Skilled Migrant Resident Visa
Last week the Minister of Immigration announced major changes to the Skilled Migrant Resident visa. The government feels that the current policy around resident visas does not attract right kind of people; highly educated and highly skilled. There have been no major changes to the points system in about 20 years so you may argue that a change was due.
However, 2017 is an election year so the timing of the announcement is not surprising. The news has been overflowing with messages about record numbers of net migration. New Zealanders complain about lack of available housing, soaring house prices and jobs taken by immigrants. The economy is doing well and migrants contribute to this significantly is often overlooked.
Changes always affect a group of people badly. In this case, that is no different. It will become more difficult or impossible for some people to move to New Zealand long term. On the other hand, other people are not affected at all. Basically, the new changes will affect people with low-income jobs the most. A skilled job offer from a New Zealand employer is almost always necessary due to the high points threshold of 160.
Announced changes to SMC
The announced changes per 14 August 2017 include:
3 income thresholds – job offers need a minimum annual salary of $48.859. Job offers with an income above $73,299 are always seen as skilled. You can claim bonus points for a salary at or above $97,718. Salary thresholds are updated annually.

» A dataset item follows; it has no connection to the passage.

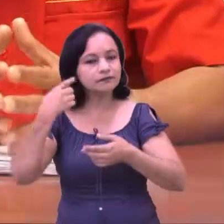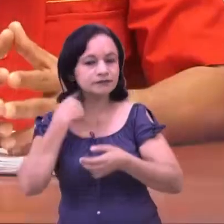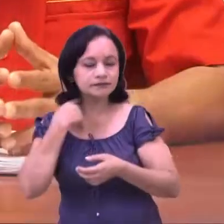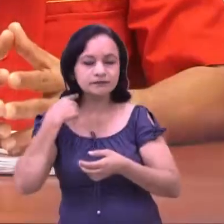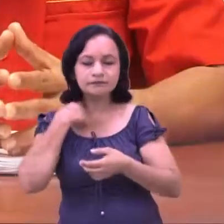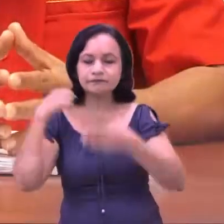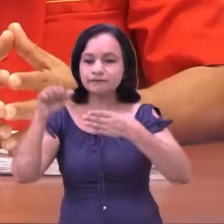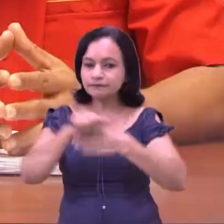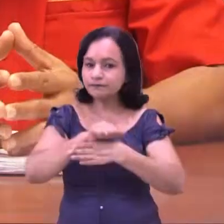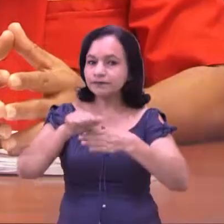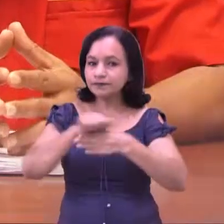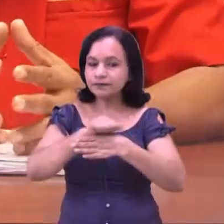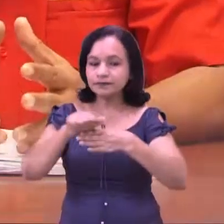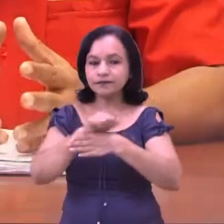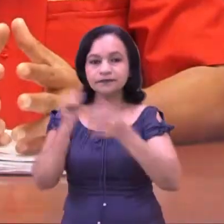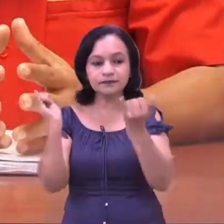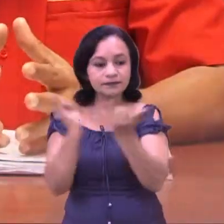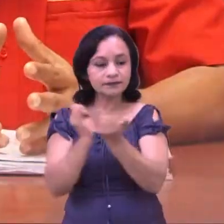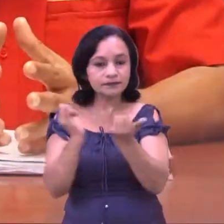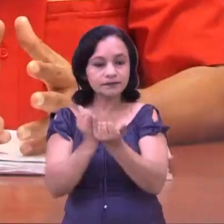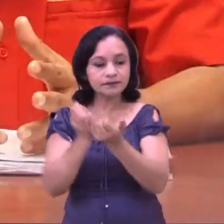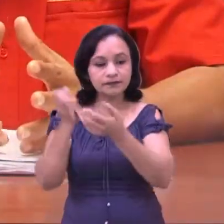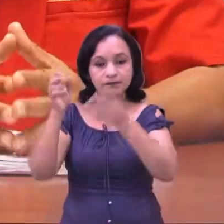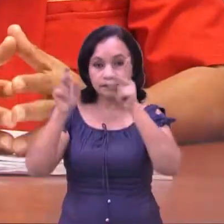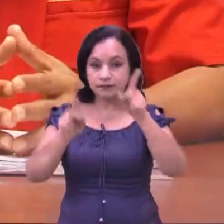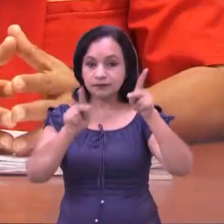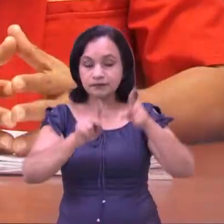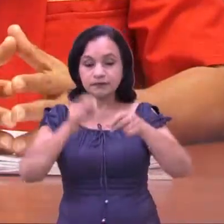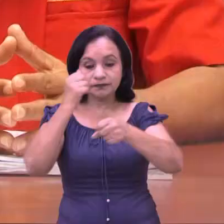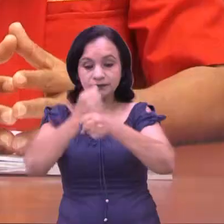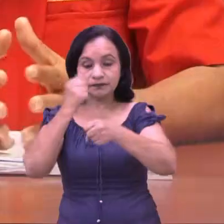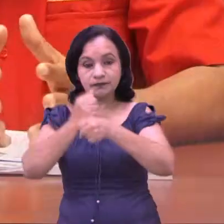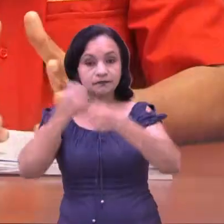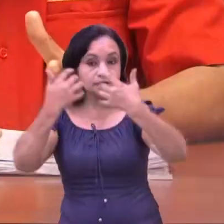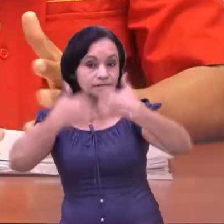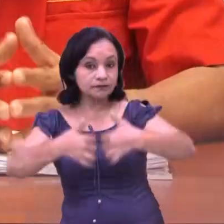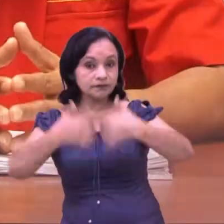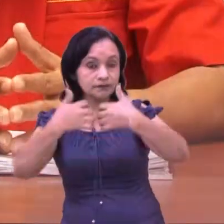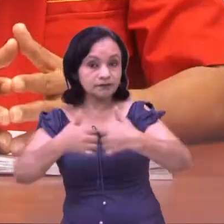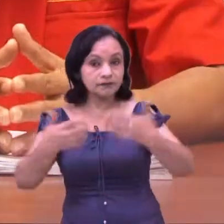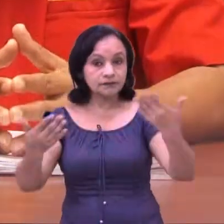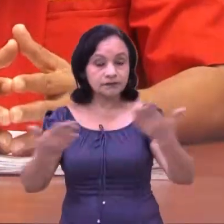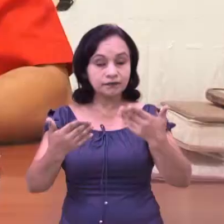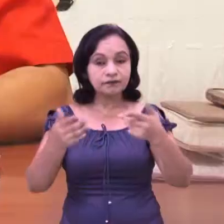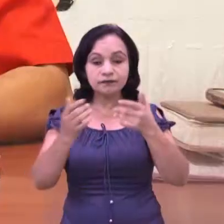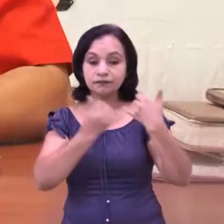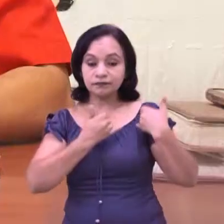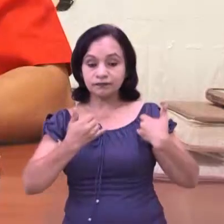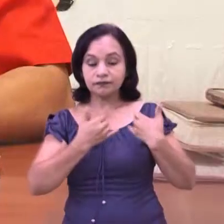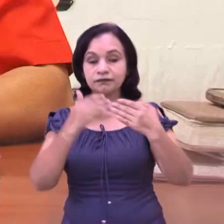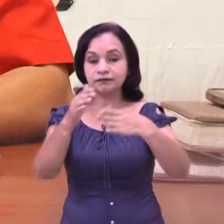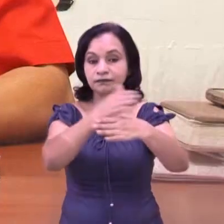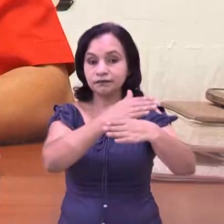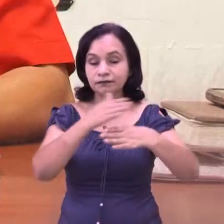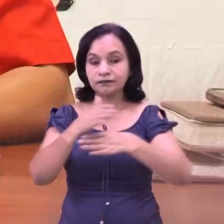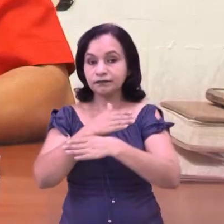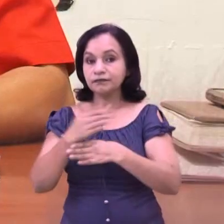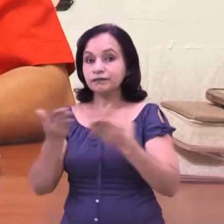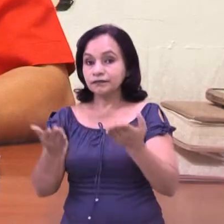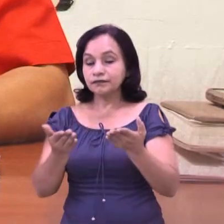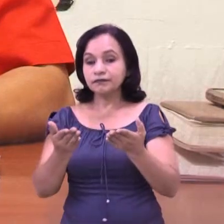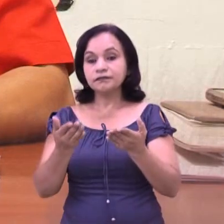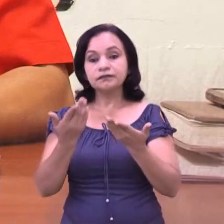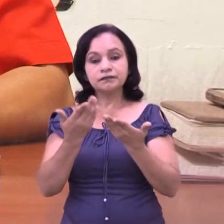Preparamos también trabajadores de la empresa o instituciones, principalmente en primeros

Points increase – More points for skilled work experience in occupations of skills level 1, 2 and 3. As well as, more points for qualifications comparable to level 9 and 10, and applicants aged 30-39.

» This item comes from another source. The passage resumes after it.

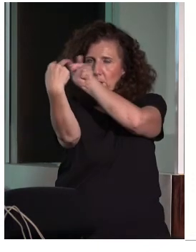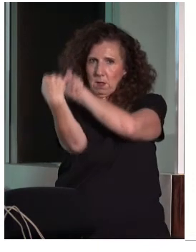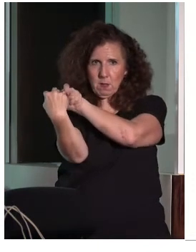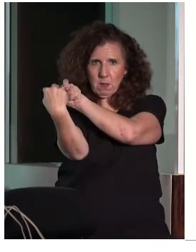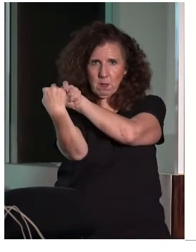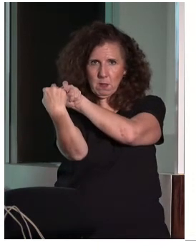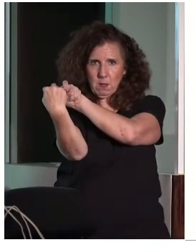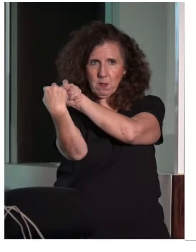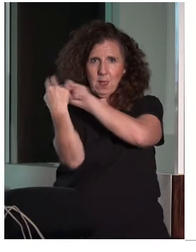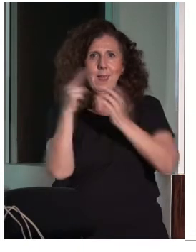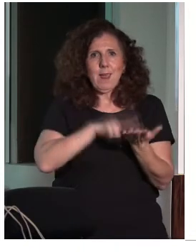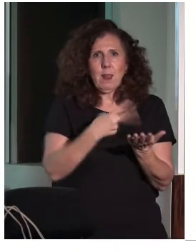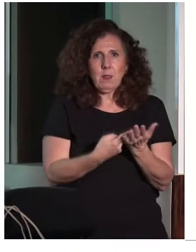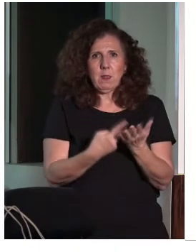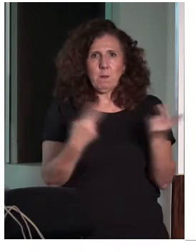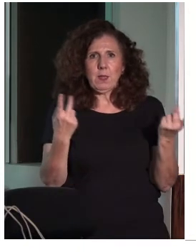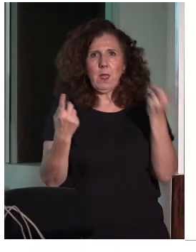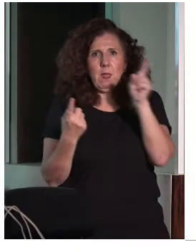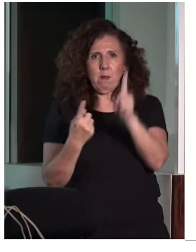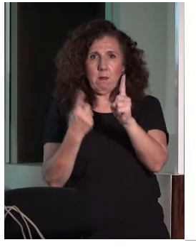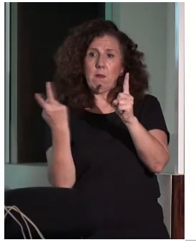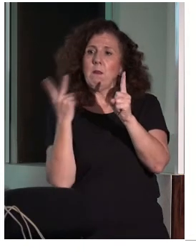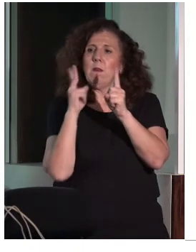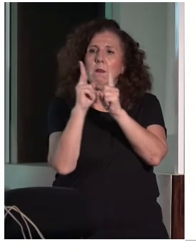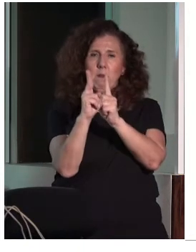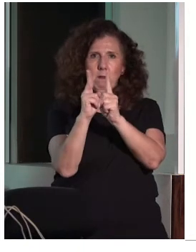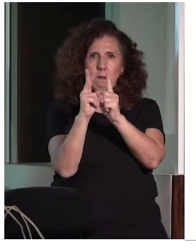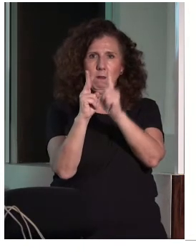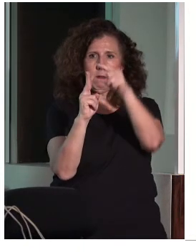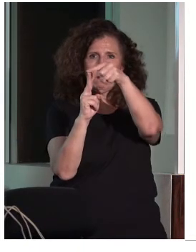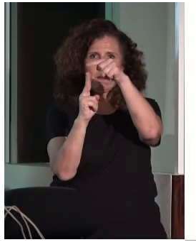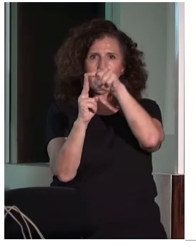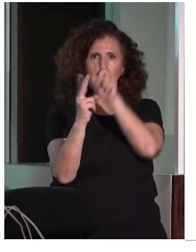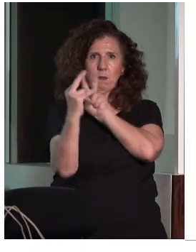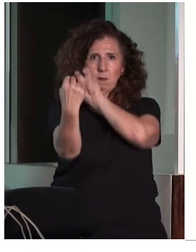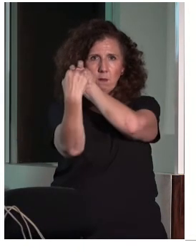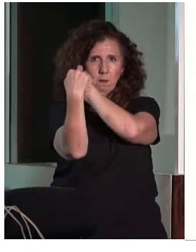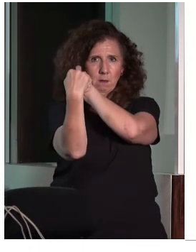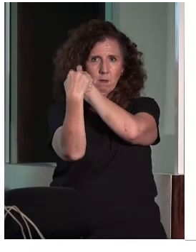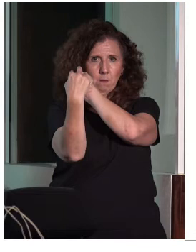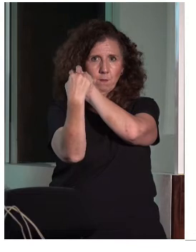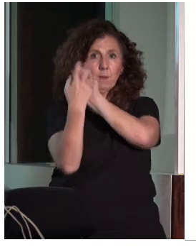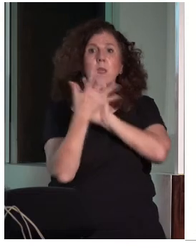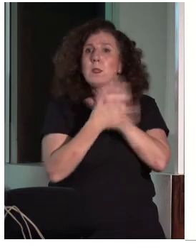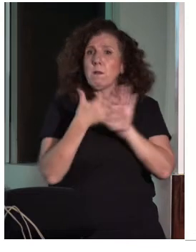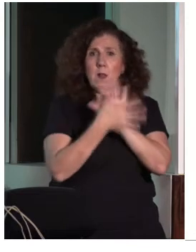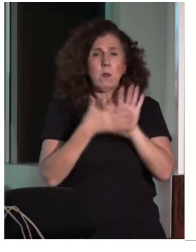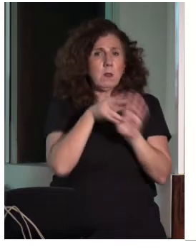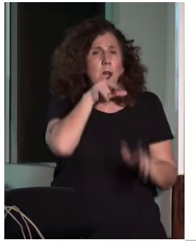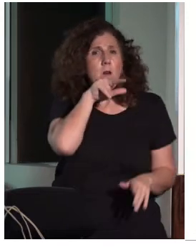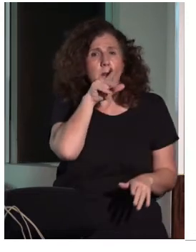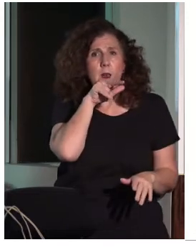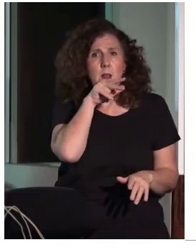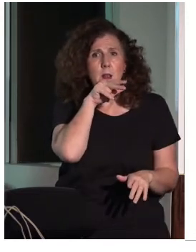porque nosotros nos estamos enterando de lo que nos traduce el intérprete. Y si habla en lengua de signos o en lengua oral,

Points eliminated – All bonus points related to Identified Future Growth areas will disappear. Points for close family also will go too. As well as points for qualifications in areas of absolute skills shortage.
More details about the new points scale is available around June 2017.

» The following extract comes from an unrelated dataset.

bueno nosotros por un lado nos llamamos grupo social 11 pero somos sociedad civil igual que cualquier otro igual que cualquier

A quick heads up on work visas. Immigration will introduce changes to Essential Skills work visa rules to align them with the Skilled Migrant Category.
The proposed changes are currently under consultation but are due to come into effect in August 2017 as well. They also include income thresholds similar to SMC. In addition, a work visa for low-skilled (skill level 4 and 5) occupations for a maximum of three years with a stand down period, is proposed too. A stand down period means that you have to wait a while before you may apply for a new work visa. You might have to leave the country in this period.
Partners and dependent children of work visa holders with a low-income (under $48.859) job are affected too. Partners can only join if they apply for a work visa based on a job offer themselves and dependent children will pay international tuition fees.
Please note that the above changes are just proposals at the moment.
You still have few months until August. An Expression of Interest selected from the pool before 14 August means that a Skilled Migrant Resident Visa application is assessed under the old rules too. Of course, you do need to meet all requirements. Chefs and Trades people are two examples of occupations that are affected under the new rules. They have the required skill level but rarely meet the income requirements.
If you have no job in New Zealand yet, you need to ask yourself what your ultimate goal is. Do you want to work and live here permanently or do you want to work here just for a few years. If your end goal is residency, make sure you have an occupation where the salary levels are high enough to meet the appropriate threshold.
People with occupations that require Bachelor Degree level shouldn’t be too worried. Most still should be able to get a work visa and progress to a Skilled Migrant Resident Visa.
International students should take more care in deciding what to study as a level 5 or 6 course might not lead to a job that pays enough to qualify for residency. Especially, if you do not have a lot of experience yet, it might be a challenge to find an entry level job that meets the salary threshold.